Stored records:
+++

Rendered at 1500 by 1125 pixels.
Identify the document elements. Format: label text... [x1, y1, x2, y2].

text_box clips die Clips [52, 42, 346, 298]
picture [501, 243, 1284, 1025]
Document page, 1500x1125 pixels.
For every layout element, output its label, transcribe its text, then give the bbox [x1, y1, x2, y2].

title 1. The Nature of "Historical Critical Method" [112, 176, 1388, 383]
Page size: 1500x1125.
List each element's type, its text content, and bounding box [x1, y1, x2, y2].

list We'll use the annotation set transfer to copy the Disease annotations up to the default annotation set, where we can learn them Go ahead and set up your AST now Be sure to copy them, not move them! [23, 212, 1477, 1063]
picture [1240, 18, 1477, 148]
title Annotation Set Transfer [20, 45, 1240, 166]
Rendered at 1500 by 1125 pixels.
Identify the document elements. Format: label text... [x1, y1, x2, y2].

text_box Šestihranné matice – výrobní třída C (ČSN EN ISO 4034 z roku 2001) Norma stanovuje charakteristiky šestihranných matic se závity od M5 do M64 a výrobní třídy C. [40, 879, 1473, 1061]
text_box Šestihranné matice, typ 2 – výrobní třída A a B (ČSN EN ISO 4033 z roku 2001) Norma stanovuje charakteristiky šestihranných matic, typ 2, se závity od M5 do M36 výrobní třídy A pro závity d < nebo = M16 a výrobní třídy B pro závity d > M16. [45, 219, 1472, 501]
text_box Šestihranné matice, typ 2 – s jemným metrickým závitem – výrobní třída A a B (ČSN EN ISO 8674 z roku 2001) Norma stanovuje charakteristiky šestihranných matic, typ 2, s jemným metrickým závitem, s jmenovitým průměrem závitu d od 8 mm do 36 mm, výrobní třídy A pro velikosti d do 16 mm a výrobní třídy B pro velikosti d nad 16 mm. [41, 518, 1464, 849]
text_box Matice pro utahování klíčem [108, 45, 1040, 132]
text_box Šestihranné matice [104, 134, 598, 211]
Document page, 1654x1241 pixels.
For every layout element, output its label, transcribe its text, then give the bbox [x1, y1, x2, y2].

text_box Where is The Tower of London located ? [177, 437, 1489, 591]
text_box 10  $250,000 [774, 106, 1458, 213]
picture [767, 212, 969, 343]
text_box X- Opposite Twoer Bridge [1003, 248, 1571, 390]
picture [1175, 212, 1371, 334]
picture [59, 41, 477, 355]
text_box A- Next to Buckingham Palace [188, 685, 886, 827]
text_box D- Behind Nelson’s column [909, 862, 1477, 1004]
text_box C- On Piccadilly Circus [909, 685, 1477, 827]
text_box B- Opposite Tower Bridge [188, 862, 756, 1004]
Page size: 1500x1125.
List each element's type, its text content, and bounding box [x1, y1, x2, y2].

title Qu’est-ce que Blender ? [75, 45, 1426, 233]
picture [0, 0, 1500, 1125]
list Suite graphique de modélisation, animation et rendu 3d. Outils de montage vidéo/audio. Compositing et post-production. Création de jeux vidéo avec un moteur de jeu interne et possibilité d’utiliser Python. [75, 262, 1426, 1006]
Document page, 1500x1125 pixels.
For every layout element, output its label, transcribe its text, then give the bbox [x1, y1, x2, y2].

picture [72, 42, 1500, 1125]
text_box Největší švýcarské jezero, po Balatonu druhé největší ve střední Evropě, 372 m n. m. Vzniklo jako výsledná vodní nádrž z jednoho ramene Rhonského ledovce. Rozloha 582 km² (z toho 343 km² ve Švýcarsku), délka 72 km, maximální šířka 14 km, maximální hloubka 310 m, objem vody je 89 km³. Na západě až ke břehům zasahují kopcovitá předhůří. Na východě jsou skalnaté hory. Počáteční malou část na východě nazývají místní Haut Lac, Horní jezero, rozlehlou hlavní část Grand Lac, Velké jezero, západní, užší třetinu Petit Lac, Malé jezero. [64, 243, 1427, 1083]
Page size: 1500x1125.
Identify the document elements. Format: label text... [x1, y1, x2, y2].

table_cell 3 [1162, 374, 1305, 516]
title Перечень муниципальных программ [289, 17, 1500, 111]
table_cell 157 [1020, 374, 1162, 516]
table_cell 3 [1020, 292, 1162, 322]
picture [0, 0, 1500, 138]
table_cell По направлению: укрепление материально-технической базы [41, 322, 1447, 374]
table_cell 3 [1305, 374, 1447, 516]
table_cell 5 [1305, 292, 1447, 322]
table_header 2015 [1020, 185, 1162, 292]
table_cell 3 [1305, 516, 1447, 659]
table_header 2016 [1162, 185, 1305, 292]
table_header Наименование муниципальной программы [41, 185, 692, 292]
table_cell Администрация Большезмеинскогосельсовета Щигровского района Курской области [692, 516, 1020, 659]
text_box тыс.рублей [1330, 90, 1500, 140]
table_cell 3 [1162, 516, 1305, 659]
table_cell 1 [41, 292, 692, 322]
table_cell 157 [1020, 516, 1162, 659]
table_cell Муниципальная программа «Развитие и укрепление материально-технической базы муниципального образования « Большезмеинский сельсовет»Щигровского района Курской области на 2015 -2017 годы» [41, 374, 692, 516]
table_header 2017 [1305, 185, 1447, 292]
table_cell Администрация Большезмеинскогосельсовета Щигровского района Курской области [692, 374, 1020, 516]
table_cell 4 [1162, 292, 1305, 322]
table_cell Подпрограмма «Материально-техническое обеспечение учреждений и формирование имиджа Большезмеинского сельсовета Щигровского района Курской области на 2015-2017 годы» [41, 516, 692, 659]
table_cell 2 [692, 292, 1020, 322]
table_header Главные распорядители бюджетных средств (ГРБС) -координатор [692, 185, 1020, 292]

+++

WRITTEN PROBLEM:
Copy the records verbatim from their first line through the line containing "picture [501, 243, 1284, 1025]", including both of those lines.

RESPONSE TO THE EXERCISE:
Rendered at 1500 by 1125 pixels.
Identify the document elements. Format: label text... [x1, y1, x2, y2].

text_box clips die Clips [52, 42, 346, 298]
picture [501, 243, 1284, 1025]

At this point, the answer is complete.